Most striking was the event's invoking of old and new symbols. The first hymn sung prior to Mr. Clinton's oath was "City on a Hill" - the classic Puritan symbol of America as a shining example, a colony with a mission.

The final event was a reading by Maya Angelou, the black poet born 25 miles from Clinton's birthplace, of a poem calling for Americans to wake up to the magnitude and diversity of creation, of the natural world, and of the many peoples in our midst: "the African, the native American, the Sioux/ The Catholic, the Muslim, the French, the Greek."

In a haunting refrain - "the Rock cries out" - Ms. Angelou spoke of a collective yearning by Americans for a state of grace "Before cynicism was a bloody smear across your Brow."

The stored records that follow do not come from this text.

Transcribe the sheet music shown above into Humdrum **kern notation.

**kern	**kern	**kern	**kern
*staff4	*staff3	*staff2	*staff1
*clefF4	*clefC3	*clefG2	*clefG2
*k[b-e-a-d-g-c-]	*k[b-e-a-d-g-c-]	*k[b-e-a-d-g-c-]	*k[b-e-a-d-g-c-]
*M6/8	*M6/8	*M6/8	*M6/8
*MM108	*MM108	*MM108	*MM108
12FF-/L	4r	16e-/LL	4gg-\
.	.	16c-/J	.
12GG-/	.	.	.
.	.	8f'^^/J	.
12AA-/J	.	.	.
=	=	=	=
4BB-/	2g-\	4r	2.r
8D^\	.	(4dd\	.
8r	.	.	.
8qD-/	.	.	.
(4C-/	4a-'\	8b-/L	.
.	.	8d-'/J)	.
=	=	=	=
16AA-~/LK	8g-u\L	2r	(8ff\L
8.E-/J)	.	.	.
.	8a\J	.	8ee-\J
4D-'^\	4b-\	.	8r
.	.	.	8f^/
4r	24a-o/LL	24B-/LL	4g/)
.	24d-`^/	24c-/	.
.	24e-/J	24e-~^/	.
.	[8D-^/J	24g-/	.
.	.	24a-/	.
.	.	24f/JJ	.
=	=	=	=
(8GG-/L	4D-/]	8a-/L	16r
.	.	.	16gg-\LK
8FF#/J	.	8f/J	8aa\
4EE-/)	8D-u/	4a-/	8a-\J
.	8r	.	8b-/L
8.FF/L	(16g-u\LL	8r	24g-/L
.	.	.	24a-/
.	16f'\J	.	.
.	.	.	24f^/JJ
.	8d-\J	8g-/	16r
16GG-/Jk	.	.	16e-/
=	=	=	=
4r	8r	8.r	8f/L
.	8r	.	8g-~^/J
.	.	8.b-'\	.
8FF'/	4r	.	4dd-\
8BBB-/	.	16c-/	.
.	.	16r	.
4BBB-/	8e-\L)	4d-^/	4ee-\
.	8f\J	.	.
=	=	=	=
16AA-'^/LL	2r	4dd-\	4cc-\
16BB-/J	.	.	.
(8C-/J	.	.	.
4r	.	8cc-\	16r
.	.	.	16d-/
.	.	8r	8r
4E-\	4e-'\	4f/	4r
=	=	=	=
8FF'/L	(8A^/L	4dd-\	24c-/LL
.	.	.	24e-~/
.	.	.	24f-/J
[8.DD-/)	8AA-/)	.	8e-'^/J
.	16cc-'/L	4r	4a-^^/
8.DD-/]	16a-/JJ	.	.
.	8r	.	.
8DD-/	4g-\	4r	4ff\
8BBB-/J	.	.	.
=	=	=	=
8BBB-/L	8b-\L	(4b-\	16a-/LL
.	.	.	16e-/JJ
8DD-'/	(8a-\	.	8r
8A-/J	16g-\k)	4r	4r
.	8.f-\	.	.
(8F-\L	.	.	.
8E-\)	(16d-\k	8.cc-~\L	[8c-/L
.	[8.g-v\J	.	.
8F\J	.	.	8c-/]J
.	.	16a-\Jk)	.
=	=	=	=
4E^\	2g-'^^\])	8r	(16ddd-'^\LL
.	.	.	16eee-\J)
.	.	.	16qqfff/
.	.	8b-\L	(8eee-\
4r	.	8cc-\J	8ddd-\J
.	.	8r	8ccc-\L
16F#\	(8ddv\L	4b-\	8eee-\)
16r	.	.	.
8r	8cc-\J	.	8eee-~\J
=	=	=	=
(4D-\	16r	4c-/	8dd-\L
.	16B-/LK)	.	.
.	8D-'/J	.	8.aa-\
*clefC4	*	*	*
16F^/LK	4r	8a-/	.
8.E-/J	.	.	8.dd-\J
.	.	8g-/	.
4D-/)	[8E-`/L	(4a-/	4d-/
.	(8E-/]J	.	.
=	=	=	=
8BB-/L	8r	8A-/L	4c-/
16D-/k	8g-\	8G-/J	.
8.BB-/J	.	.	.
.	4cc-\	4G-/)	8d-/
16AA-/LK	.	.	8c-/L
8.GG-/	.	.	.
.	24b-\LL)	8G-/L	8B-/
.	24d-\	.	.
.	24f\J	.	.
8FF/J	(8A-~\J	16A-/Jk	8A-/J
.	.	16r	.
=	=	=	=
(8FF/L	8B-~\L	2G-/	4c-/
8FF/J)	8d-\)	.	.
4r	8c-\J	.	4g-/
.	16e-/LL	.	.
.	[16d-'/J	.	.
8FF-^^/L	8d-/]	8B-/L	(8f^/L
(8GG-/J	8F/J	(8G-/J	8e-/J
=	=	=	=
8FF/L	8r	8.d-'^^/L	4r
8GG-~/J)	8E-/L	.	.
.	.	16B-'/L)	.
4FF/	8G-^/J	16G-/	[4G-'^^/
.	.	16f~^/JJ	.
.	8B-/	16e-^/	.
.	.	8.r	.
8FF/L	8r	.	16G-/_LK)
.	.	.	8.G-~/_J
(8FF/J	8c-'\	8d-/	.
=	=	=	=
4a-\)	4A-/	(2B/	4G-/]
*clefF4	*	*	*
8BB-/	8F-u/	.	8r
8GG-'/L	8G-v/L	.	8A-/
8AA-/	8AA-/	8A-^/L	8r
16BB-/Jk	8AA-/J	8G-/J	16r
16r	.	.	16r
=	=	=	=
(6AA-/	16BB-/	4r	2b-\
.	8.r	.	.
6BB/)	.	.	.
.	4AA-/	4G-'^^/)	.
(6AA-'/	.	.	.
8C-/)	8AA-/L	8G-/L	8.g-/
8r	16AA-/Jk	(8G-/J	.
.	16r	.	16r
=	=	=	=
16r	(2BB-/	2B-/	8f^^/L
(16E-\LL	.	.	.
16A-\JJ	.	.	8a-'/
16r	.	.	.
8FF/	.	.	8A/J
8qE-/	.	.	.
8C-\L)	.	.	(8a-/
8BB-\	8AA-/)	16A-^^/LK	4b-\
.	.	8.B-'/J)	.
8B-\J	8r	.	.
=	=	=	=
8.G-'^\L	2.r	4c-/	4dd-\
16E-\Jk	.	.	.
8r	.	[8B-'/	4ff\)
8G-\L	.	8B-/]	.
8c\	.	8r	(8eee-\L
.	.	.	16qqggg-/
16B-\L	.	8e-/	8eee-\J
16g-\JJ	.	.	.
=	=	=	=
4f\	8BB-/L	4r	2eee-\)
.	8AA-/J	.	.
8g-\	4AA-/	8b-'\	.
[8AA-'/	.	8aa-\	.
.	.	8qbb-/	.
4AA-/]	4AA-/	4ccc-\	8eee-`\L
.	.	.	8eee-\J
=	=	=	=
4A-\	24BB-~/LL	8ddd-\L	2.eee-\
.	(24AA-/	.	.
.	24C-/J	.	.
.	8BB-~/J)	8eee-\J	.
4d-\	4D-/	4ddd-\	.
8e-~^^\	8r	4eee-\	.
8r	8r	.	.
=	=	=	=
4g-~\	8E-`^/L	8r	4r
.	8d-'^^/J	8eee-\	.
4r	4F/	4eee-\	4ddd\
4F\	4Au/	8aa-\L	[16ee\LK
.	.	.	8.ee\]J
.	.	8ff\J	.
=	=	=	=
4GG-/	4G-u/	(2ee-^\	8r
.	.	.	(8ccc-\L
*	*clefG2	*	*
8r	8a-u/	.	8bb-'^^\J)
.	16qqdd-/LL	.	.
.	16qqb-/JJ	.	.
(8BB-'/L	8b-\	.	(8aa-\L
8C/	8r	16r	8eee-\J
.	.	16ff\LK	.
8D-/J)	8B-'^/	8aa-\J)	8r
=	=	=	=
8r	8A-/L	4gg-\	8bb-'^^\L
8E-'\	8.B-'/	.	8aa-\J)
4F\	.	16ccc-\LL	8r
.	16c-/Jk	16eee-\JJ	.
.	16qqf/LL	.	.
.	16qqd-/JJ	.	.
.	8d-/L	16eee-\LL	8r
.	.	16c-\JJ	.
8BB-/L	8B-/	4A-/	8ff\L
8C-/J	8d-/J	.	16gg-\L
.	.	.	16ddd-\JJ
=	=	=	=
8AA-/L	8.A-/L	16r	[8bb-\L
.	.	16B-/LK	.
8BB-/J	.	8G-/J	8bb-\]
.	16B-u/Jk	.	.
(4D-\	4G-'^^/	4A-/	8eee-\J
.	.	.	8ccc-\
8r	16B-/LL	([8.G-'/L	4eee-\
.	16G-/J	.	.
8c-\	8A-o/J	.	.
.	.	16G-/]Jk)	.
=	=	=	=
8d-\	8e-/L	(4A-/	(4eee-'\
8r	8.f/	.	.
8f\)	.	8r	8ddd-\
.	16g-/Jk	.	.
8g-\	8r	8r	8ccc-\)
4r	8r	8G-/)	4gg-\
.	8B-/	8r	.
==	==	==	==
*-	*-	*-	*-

In between, Clinton's speech itself (reprinted on Page 19) was an attempt to invoke, in common language, what scholars call civil religion: that is, a recognition that while the business of America cannot be described in denominational terms, that business still must contain a dimension of transcendence and hope beyond the merely political and secular. The life of the state must exist in some relation to the sacred.

In a speech of nearly 1,600 words, Clinton referred some 70 times to civil religion, starting with the very first line: "We celebrate the mystery of American renewal." Rebirth, the debt owed to our forebears, the demands of conscience, Biblical echoes - all were present. While not a great Lincolnesque moral formulation, neither was this a speech by an economic policy wonk. It was an appeal to the spirit: "There is nothing wrong with America that cannot be cured by what is right with America." Nor was thi s mere optimism. Clinton spoke of dangers, facing "hard truths" that haven't been faced, and sacrifice.

The central message was Clinton's new formulation: that Americans can't have the opportunities liberals have fought for without accepting the responsibilities that conservatives seek.

Now gridlock and a deep well of cynicism about whether government can address the large-scale problems of America and the world must be faced. The task is to keep the grace, which many found evident in this inaugural, under the pressures at hand.